Ici, le discriminant étant complexe, nous avons dû utiliser le théorème de De Moivre pour trouver ses racines carrées. En fait, nous n’avons trouvé qu’une de ses racines carrées en utilisant le théorème de De Moivre. Mais nous savions que l’autre devait être son contraire. Et nous avons ce signe plus ou moins ici.

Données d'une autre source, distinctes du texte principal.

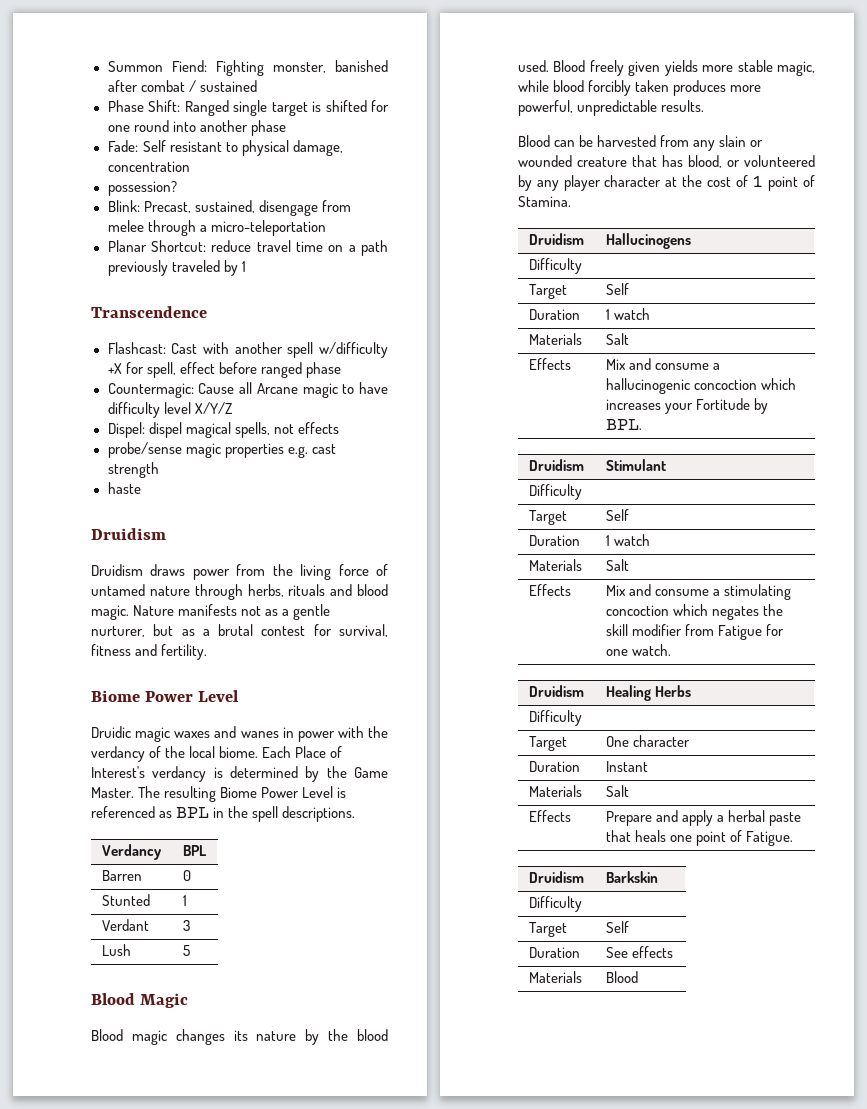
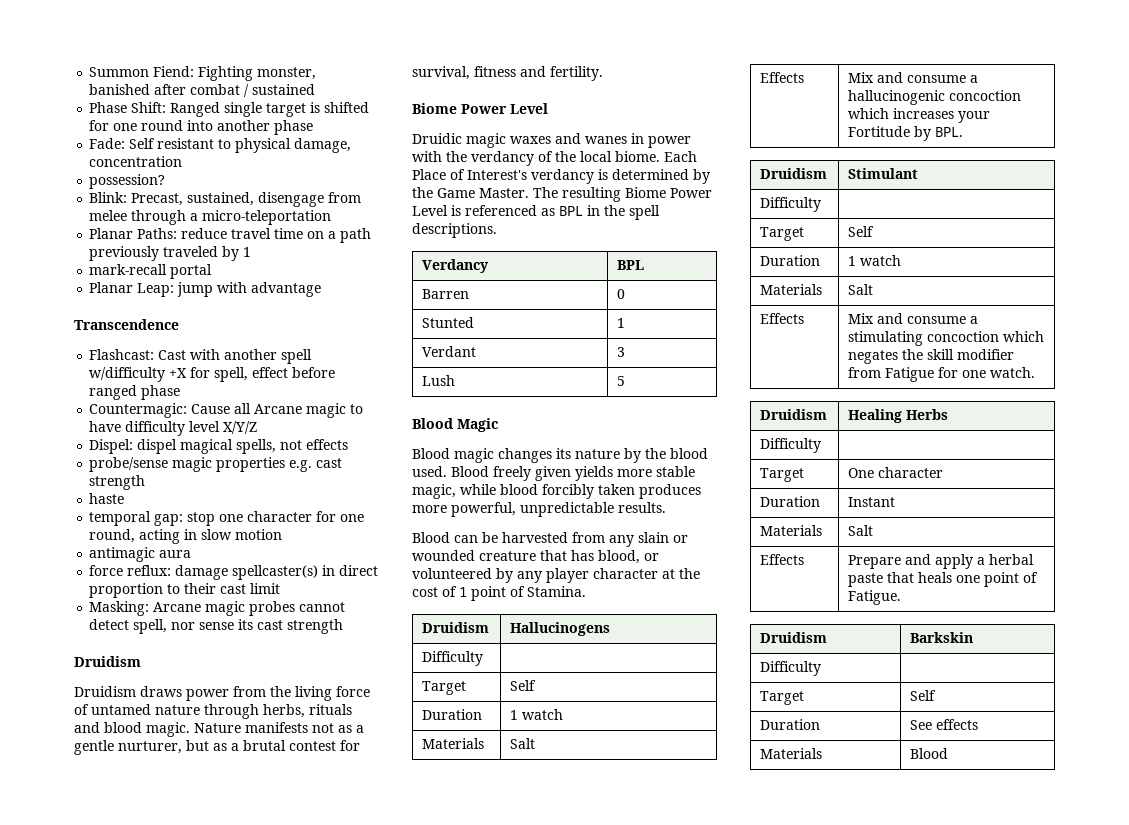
[150,240,206,252] Shortcut: -> [137,228,178,239] Paths:
(246, 266) none -> [89,264,213,279] [89,282,322,297] // mark-recall portal // Planar Leap: jump with advantage
(141, 488) none -> [89,511,365,526] [89,529,283,544] [89,547,192,562] [89,565,379,580] [89,583,281,598] [89,601,346,616] [89,619,344,634] // temporal gap: stop one character for one round, acting in slow motion // antimagic aura // force reflux: damage spellcaster(s) in direct proportion to their cast limit // Masking: Arcane magic probes cannot detect spell, nor sense its cast strength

Voici les points clés que nous avons abordés dans cette vidéo. Nous pouvons résoudre des équations du second degré avec des coefficients complexes en utilisant la formule du discriminant. Si le discriminant est nul, l’équation a une seule racine double. Contrairement aux équations du second degré à coefficients réels, cette racine double n’a pas besoin d’être réelle. Si le discriminant n’est pas nul, alors il y a deux racines distinctes. On voit donc que le discriminant nous dit si l’équation du second degré a une racine double ou deux racines distinctes.

Nous avons vu que, pour les équations du second degré à coefficients réels, le signe du discriminant nous disait si les racines étaient réelles ou non réelles. S’il était positif, nous avions deux véritables racines distinctes. S’il était nul, nous avions une seule racine réelle double. Et si c’était négatif, nous avions deux racines conjuguées complexes. Ce n’est pas le cas pour les équations du second degré à coefficients complexes. Nous ne pouvons pas utiliser le signe du discriminant pour déterminer si les racines sont réelles ou non réelles. Tout ce que nous pouvons faire, c’est de dire s’il y a une racine double ou s’il y a deux racines distinctes. Et en fait, en général, le discriminant n’a pas besoin d’être un nombre réel.